Le tre direttrici narrative, ognuna delle quali racconta le vicissitudini private e professionali dei suddetti personaggi, si intersecano continuamente.

Le inquadrature sono spesso sovraccariche ma nulla è lasciato al caso: perfino il baccanale d’apertura è un trionfo di edonismo tanto frenetico quanto calcolato. L’erotismo dissoluto, i liquidi corporei, gli escrementi, tutto si mischia e concorre a creare un’esperienza da capogiro, a tratti respingente eppure, nel complesso, divertente. Questa Babilonia carnevalesca funziona più sul versante comico che su quello drammatico e nella sua magniloquenza febbrile si sente l’eco di film tra i più disparati, da “Viale del tramonto“ a “Hollywood party”.

Margot Robbie è la regina indiscussa di questa festa visiva. Dotata di grande espressività e di sensualità dirompente, l’attrice ha una presenza magnetica. Il vitalismo erotico del suo personaggio ammalia e i tormenti nascosti dietro al temperamento senza freni si svelano un po’ alla volta. Molly sogna il cinema non per i vantaggi materiali ma per appagare il desiderio estenuante e coraggioso di far parte di qualcosa di più grande e che la proietti nell’eterno che è precluso all’essere umano per nascita. La confusione, i compromessi, i successi e i fallimenti restano però fuori campo quando, al momento del ciak, la magia si compie sul set con una facilità fasulla.

Anche il suo amico Monny, pur con tempi più lunghi, riuscirà ad elevarsi dalla condizione di galoppino e a diventare addirittura un produttore. Il cinema in questo senso è ora una sorta di entità divina in grado di concedere infinite possibilità, ora una sorta di “vitello d’oro”.

“Babylon” critica uno star system sessista e razzista, mostra la natura effimera della fama, la lotta necessaria per mantenersi in vetta e il rischio continuo di venire stritolati da un momento all’altro dall’ingranaggio. Il film spiega bene come per l'industria dell’intrattenimento le celebrità siano usa e getta e come l’unica salvezza sia forse abbandonare le luci della ribalta proprio come fa il jazzista Sidney Palmer (Jovan Adepo).

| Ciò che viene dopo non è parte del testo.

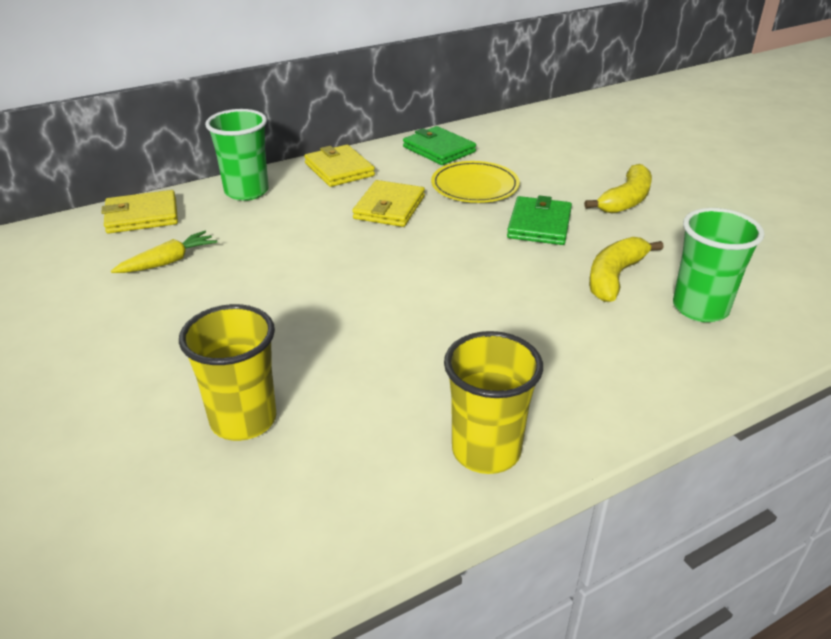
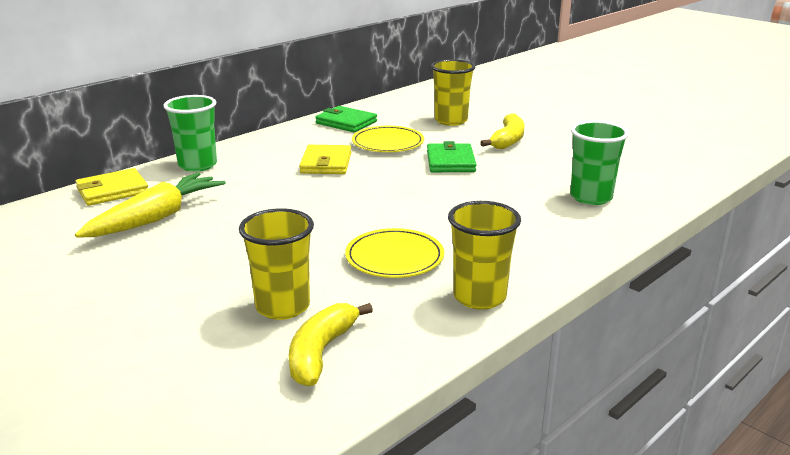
camera: 15 degrees left, 10 degrees down
yellow carrot [111,231,217,273] -> yellow carrot [75,172,226,238], size x1.78
yellow wallet [304,145,375,187] -> none
yellow banana [589,237,664,302] -> yellow banana moved to [289,303,373,386]
none -> yellow plate [345,228,444,278]
none -> yellow cup [431,59,475,126]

Al netto di venti minuti di troppo che contribuiscono poco o nulla all’andamento della trama e che sarebbe stato meglio sacrificare, il film è un’esperienza memorabile perché al contempo animalesca, tragica, disperata eppure altrettanto vitale e ipnotizzante.

Onestamente si esce dalla sala come sbronzi e magari non resterà molto il giorno dopo la visione, ma si avrà comunque l’impagabile e irripetibile percezione di essere stati investiti da scene dalla bellezza scalmanata e complessa.